Home > Storage > PowerMax and VMAX > Storage Admin > Dell PowerMax 2500 and 8500: Data Reduction > CKD compression
As with open systems data, compression of mainframe (CKD) data occurs on the de-stage of writes from cache to the back-end storage. Compression reduces incoming write workloads to the smallest possible size to consume the least amount of capacity possible. Data is compressed when it is passed through data reduction hardware built into the system that uses the GZIP compression algorithm. In a single pass through the data reduction hardware, the data is divided into four sections. These four sections are compressed in parallel to maximize the efficiency of the hardware. The sum of the four sections is the final reduced size of the data that is stored on disk. This result provides granular access for reduced data when there is a partial read or write request. Only the sections that contain the requested data are processed because each section can be handled independently.

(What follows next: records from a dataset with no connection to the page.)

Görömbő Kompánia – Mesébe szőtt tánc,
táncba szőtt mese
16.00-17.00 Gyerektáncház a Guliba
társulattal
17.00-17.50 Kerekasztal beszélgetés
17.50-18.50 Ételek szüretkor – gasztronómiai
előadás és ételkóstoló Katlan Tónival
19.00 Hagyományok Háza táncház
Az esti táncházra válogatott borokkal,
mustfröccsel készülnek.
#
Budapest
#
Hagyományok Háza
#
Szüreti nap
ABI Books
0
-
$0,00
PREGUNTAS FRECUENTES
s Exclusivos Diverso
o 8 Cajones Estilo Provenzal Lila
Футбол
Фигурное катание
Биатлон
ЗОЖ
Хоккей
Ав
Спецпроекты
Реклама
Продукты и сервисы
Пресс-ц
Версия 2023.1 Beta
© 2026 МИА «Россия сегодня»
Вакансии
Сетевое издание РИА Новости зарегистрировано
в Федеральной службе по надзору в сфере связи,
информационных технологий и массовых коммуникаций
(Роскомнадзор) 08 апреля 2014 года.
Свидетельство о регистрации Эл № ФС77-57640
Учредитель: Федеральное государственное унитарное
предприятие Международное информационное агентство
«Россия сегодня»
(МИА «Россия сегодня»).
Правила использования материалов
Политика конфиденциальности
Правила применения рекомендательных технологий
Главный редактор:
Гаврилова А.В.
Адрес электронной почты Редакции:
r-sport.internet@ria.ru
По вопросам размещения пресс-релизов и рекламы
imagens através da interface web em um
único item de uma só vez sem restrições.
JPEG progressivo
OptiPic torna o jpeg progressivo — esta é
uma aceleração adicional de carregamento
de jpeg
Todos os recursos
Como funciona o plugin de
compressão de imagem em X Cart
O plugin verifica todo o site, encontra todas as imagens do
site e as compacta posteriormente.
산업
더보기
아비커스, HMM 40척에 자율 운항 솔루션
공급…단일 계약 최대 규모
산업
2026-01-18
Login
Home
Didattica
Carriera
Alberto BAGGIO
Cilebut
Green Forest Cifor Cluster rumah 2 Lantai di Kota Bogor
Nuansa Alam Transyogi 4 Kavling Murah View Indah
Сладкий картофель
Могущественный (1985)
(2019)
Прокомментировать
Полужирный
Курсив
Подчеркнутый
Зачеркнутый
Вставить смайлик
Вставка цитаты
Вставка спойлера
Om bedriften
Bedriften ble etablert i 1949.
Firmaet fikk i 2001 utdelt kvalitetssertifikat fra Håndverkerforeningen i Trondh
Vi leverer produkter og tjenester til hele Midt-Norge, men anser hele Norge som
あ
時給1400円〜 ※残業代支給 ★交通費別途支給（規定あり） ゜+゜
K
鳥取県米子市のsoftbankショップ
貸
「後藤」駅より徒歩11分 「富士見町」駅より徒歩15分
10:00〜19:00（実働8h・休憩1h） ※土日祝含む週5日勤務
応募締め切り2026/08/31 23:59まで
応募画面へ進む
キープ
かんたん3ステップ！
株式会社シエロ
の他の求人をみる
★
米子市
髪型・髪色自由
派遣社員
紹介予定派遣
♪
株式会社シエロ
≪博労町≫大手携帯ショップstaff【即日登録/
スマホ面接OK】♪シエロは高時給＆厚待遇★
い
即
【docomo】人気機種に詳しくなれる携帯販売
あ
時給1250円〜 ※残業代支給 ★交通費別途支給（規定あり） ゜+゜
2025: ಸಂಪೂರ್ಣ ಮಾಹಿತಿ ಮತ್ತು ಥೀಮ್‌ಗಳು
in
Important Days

The act of compressing data does not generally result in performance loss; however, there can be a negligible performance effect when data needs to be decompressed. Decompression occurs when there are read or write update requests to data stored on the back end in compressed form. A large majority of mainframe workloads exhibit a high read hit percentage, so back-end disk access is dramatically reduced, which further reduces the impact of decompression on the overall workload. For mainframe workloads, decompression overhead is not a significant factor in overall IOPS performance. In addition, activity-based reduction (described in the section Activity-based reduction) avoids any decompression performance impact for backend data that is most frequently accessed.
Activity Based Reduction offsets the negligible performance cost incurred by decompressing data that is accessed frequently. This function allows up to 20% of the busiest data to be stored on the system uncompressed. This result benefits the system as it eliminates the performance impact that results from constantly decompressing frequently accessed data. To determine the busy level of data, the system uses ML algorithms that process statistics collected from incoming I/O to the front-end devices. This action maintains balance between the system resources providing an optimal environment for both data reduction savings and performance.
Data placement is performed using a data placement process called compaction. Compaction intuitively places reduced or unreduced data on disk in the best possible location available. The operation of storing data on disk uses write objects. Each object is 6 MB of contiguous back-end data device capacity across the drives configured in the system. Write objects are aligned on 1 K boundaries and are consumed sequentially in single use. Write objects spread across full stripes for all RAID types supported to optimize writes. Each object supports reduced or un-reduced data. An unreduced write object consists of 108 CKD tracks. A reduced write object consists of 1000 reduced tracks. Reduced entries for write objects range from 1 KB to 52 KB.